• _SHORT TASK_
Please lay out the whole listing below as a numbered list, leaving out any blank lines.

• _RECORDS FOR PROCESSING_
=-=-=
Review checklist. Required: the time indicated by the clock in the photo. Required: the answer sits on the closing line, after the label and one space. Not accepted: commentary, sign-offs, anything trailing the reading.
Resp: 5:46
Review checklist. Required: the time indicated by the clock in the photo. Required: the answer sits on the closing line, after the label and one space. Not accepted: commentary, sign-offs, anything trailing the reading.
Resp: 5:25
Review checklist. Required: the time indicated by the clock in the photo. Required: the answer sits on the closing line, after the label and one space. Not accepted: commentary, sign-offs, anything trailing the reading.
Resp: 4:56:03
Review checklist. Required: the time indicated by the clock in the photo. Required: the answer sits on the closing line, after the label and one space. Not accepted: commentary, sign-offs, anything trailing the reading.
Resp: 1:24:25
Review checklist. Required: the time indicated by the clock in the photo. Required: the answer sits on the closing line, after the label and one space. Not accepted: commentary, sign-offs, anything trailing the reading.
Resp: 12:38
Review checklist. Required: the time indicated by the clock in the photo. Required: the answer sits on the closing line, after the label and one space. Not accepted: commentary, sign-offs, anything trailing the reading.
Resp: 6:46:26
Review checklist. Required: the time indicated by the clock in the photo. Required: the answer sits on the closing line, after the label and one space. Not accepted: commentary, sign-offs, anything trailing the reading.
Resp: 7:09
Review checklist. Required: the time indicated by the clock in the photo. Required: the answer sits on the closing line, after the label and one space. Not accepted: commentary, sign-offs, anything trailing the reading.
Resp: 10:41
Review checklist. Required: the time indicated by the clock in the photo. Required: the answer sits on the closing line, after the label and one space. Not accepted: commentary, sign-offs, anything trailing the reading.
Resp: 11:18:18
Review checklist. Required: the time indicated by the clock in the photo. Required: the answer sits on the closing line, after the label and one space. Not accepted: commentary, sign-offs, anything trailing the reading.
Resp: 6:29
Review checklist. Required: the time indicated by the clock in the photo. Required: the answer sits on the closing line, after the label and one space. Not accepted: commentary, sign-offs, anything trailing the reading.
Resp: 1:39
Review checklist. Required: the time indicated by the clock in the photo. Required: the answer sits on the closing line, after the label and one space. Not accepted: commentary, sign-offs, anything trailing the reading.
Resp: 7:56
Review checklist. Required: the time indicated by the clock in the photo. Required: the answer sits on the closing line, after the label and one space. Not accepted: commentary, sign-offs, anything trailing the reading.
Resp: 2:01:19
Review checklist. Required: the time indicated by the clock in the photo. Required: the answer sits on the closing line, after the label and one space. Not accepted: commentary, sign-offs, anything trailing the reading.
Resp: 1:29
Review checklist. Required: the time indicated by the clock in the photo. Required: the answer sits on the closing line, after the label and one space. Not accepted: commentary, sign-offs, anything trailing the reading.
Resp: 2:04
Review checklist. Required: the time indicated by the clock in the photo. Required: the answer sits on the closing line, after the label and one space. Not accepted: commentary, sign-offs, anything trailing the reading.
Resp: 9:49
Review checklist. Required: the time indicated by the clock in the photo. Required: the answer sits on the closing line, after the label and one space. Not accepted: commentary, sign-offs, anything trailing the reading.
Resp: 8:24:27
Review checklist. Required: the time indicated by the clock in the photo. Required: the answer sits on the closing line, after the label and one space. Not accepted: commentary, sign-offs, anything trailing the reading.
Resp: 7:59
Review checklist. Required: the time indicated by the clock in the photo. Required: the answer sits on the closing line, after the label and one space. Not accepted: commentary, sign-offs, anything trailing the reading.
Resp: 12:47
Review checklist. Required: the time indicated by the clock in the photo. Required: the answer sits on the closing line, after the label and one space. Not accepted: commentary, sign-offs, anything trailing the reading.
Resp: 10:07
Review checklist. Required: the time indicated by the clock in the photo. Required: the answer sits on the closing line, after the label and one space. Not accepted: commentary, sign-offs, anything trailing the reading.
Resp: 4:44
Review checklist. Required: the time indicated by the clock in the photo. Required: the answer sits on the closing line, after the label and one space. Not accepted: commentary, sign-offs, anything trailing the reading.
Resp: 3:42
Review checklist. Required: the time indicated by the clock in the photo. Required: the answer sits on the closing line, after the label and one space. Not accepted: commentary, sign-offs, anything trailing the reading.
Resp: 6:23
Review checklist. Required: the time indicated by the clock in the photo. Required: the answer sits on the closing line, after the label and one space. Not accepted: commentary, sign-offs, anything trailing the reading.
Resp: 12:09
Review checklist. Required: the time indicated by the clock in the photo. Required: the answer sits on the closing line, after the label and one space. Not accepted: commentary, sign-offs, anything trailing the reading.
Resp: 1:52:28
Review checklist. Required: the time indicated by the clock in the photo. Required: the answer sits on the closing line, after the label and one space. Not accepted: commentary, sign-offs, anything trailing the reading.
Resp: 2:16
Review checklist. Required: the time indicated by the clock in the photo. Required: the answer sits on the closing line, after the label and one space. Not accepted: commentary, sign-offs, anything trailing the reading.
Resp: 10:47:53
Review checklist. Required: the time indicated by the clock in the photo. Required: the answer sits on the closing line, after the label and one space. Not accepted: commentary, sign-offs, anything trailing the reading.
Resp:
=-=-=
• _RESULT_
1. Review checklist. Required: the time indicated by the clock in the photo. Required: the answer sits on the closing line, after the label and one space. Not accepted: commentary, sign-offs, anything trailing the reading.
2. Resp: 5:46
3. Review checklist. Required: the time indicated by the clock in the photo. Required: the answer sits on the closing line, after the label and one space. Not accepted: commentary, sign-offs, anything trailing the reading.
4. Resp: 5:25
5. Review checklist. Required: the time indicated by the clock in the photo. Required: the answer sits on the closing line, after the label and one space. Not accepted: commentary, sign-offs, anything trailing the reading.
6. Resp: 4:56:03
7. Review checklist. Required: the time indicated by the clock in the photo. Required: the answer sits on the closing line, after the label and one space. Not accepted: commentary, sign-offs, anything trailing the reading.
8. Resp: 1:24:25
9. Review checklist. Required: the time indicated by the clock in the photo. Required: the answer sits on the closing line, after the label and one space. Not accepted: commentary, sign-offs, anything trailing the reading.
10. Resp: 12:38
11. Review checklist. Required: the time indicated by the clock in the photo. Required: the answer sits on the closing line, after the label and one space. Not accepted: commentary, sign-offs, anything trailing the reading.
12. Resp: 6:46:26
13. Review checklist. Required: the time indicated by the clock in the photo. Required: the answer sits on the closing line, after the label and one space. Not accepted: commentary, sign-offs, anything trailing the reading.
14. Resp: 7:09
15. Review checklist. Required: the time indicated by the clock in the photo. Required: the answer sits on the closing line, after the label and one space. Not accepted: commentary, sign-offs, anything trailing the reading.
16. Resp: 10:41
17. Review checklist. Required: the time indicated by the clock in the photo. Required: the answer sits on the closing line, after the label and one space. Not accepted: commentary, sign-offs, anything trailing the reading.
18. Resp: 11:18:18
19. Review checklist. Required: the time indicated by the clock in the photo. Required: the answer sits on the closing line, after the label and one space. Not accepted: commentary, sign-offs, anything trailing the reading.
20. Resp: 6:29
21. Review checklist. Required: the time indicated by the clock in the photo. Required: the answer sits on the closing line, after the label and one space. Not accepted: commentary, sign-offs, anything trailing the reading.
22. Resp: 1:39
23. Review checklist. Required: the time indicated by the clock in the photo. Required: the answer sits on the closing line, after the label and one space. Not accepted: commentary, sign-offs, anything trailing the reading.
24. Resp: 7:56
25. Review checklist. Required: the time indicated by the clock in the photo. Required: the answer sits on the closing line, after the label and one space. Not accepted: commentary, sign-offs, anything trailing the reading.
26. Resp: 2:01:19
27. Review checklist. Required: the time indicated by the clock in the photo. Required: the answer sits on the closing line, after the label and one space. Not accepted: commentary, sign-offs, anything trailing the reading.
28. Resp: 1:29
29. Review checklist. Required: the time indicated by the clock in the photo. Required: the answer sits on the closing line, after the label and one space. Not accepted: commentary, sign-offs, anything trailing the reading.
30. Resp: 2:04
31. Review checklist. Required: the time indicated by the clock in the photo. Required: the answer sits on the closing line, after the label and one space. Not accepted: commentary, sign-offs, anything trailing the reading.
32. Resp: 9:49
33. Review checklist. Required: the time indicated by the clock in the photo. Required: the answer sits on the closing line, after the label and one space. Not accepted: commentary, sign-offs, anything trailing the reading.
34. Resp: 8:24:27
35. Review checklist. Required: the time indicated by the clock in the photo. Required: the answer sits on the closing line, after the label and one space. Not accepted: commentary, sign-offs, anything trailing the reading.
36. Resp: 7:59
37. Review checklist. Required: the time indicated by the clock in the photo. Required: the answer sits on the closing line, after the label and one space. Not accepted: commentary, sign-offs, anything trailing the reading.
38. Resp: 12:47
39. Review checklist. Required: the time indicated by the clock in the photo. Required: the answer sits on the closing line, after the label and one space. Not accepted: commentary, sign-offs, anything trailing the reading.
40. Resp: 10:07
41. Review checklist. Required: the time indicated by the clock in the photo. Required: the answer sits on the closing line, after the label and one space. Not accepted: commentary, sign-offs, anything trailing the reading.
42. Resp: 4:44
43. Review checklist. Required: the time indicated by the clock in the photo. Required: the answer sits on the closing line, after the label and one space. Not accepted: commentary, sign-offs, anything trailing the reading.
44. Resp: 3:42
45. Review checklist. Required: the time indicated by the clock in the photo. Required: the answer sits on the closing line, after the label and one space. Not accepted: commentary, sign-offs, anything trailing the reading.
46. Resp: 6:23
47. Review checklist. Required: the time indicated by the clock in the photo. Required: the answer sits on the closing line, after the label and one space. Not accepted: commentary, sign-offs, anything trailing the reading.
48. Resp: 12:09
49. Review checklist. Required: the time indicated by the clock in the photo. Required: the answer sits on the closing line, after the label and one space. Not accepted: commentary, sign-offs, anything trailing the reading.
50. Resp: 1:52:28
51. Review checklist. Required: the time indicated by the clock in the photo. Required: the answer sits on the closing line, after the label and one space. Not accepted: commentary, sign-offs, anything trailing the reading.
52. Resp: 2:16
53. Review checklist. Required: the time indicated by the clock in the photo. Required: the answer sits on the closing line, after the label and one space. Not accepted: commentary, sign-offs, anything trailing the reading.
54. Resp: 10:47:53
55. Review checklist. Required: the time indicated by the clock in the photo. Required: the answer sits on the closing line, after the label and one space. Not accepted: commentary, sign-offs, anything trailing the reading.
56. Resp:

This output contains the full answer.